Le directeur du Nouvel Observateur explique que le libéral libertaire «sape l'idée même de la Loi»? Vous seriez l'incarnation de ceux qui défendent le contrat contre la loi...
Pourquoi la question est-elle posée comme ça en France? Parce que les forces sociales, les syndicalistes n'ont pas confiance en eux-mêmes. C'est leur faiblesse: l'Etat, la loi sont nécessaires parce que nous sommes faibles. Je peux à la rigueur comprendre cette manière de penser car le Medef se sentant fort dit: «Je n'ai pas besoin de loi, j'impose mon contrat». Cette stratégie du Medef est catastrophique. Car même si on estime que le contrat est nécessaire, que la démocratie vit aussi de la capacité des forces sociales à trouver les forces de ne pas être toujours guidées par l'Etat, le Medef, avec son arrogance, pousse en réalité toujours l'Etat à agir.

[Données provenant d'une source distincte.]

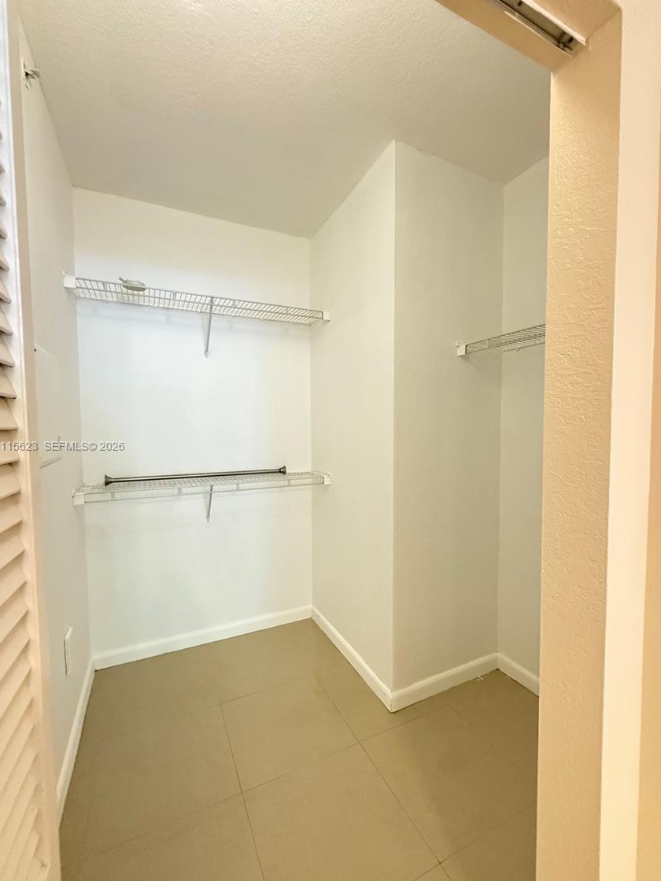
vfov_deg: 98.2
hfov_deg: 81.7
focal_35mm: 15
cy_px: 447
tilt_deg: -2.4
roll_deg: +0.1
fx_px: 382
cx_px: 332
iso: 800
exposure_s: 1/60
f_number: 2.2
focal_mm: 2.22
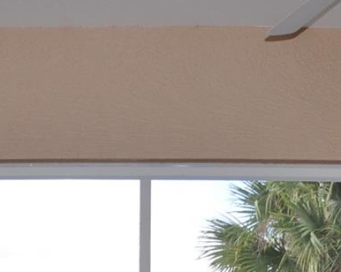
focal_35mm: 105
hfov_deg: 18.2
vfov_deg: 13.5
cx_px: 87
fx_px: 1059
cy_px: 444
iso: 200
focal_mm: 18
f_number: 3.5
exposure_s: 1/200
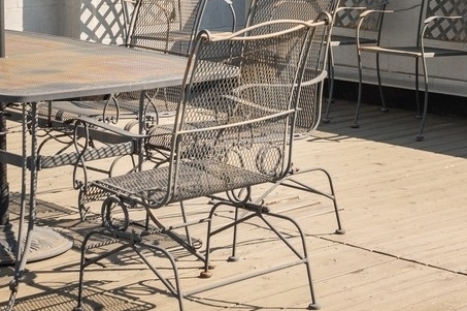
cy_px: -98
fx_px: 1374
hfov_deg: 19.0
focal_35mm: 106
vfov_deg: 12.5
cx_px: 396
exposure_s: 1/80
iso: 100
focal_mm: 30
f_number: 11
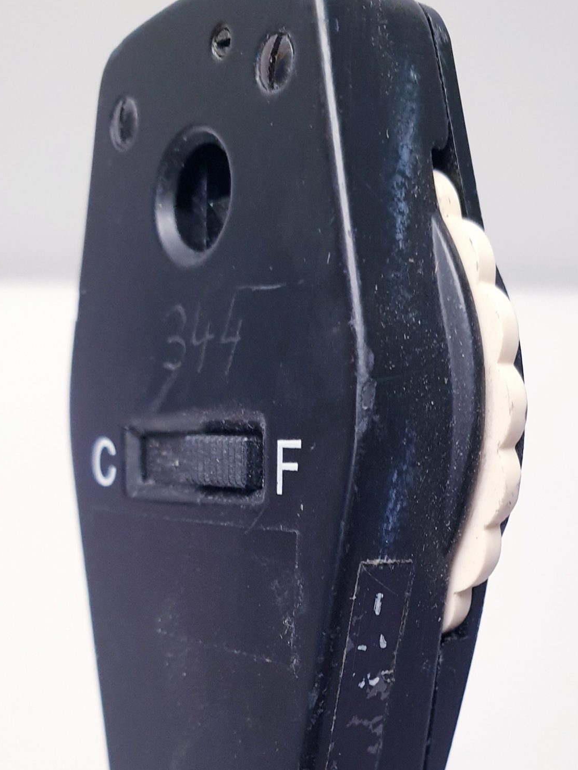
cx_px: 362
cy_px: 656
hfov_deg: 32.0
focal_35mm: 45
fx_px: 1002
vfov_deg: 39.7
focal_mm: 4.3
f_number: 2.4
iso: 200
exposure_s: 1/100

Prenons un exemple: les retraites. La solution viendra-t-elle de la loi ou du contrat? Moi, libéral libertaire, je veux l'autonomie du choix. Pourquoi un syndicat déciderait que tout le monde doit prendre sa retraite à 55, 60 ou 62 ans? Pourquoi le patronat déciderait que tout le monde doit travailler jusqu'à 70 ans? Qu'est-ce que c'est que cette histoire? Je crois qu'il y a des métiers où les gens veulent et doivent pouvoir prendre leur retraite à 56, 57 ans. Il y a des métiers où les gens veulent continuer à mi-temps? L'autonomie, pour moi, c'est comment une société permet aux individus de réaliser leur projet de vie. Voilà le libéral libertaire. Le rôle de l'Etat pour moi aujourd'hui est d'assurer la possibilité de l'autonomie, de la décision des individus dans des groupes sociaux. Ce n'est pas le débat contrat ou Etat. Evidemment que l'Etat doit garantir la solidarité de la retraite par répartition. En même temps, il doit garantir l'égalité des chances face à un monde aussi inégalitaire. Et l'Europe doit nous permettre d'être des partenaires réels des Américains, capables de dire non, de se battre pour une régulation sociale et écologique de la mondialisation.
(1) Journal du groupe «Vive la révolution!», des années 70, tendance maoïste libertaire.
(2) Le philosophe René Schérer et le journaliste Guy Hocquenghem ont notamment dirigé en 1976 un numéro de la revue Recherches, plaidoyer pour la libre sexualité des enfants.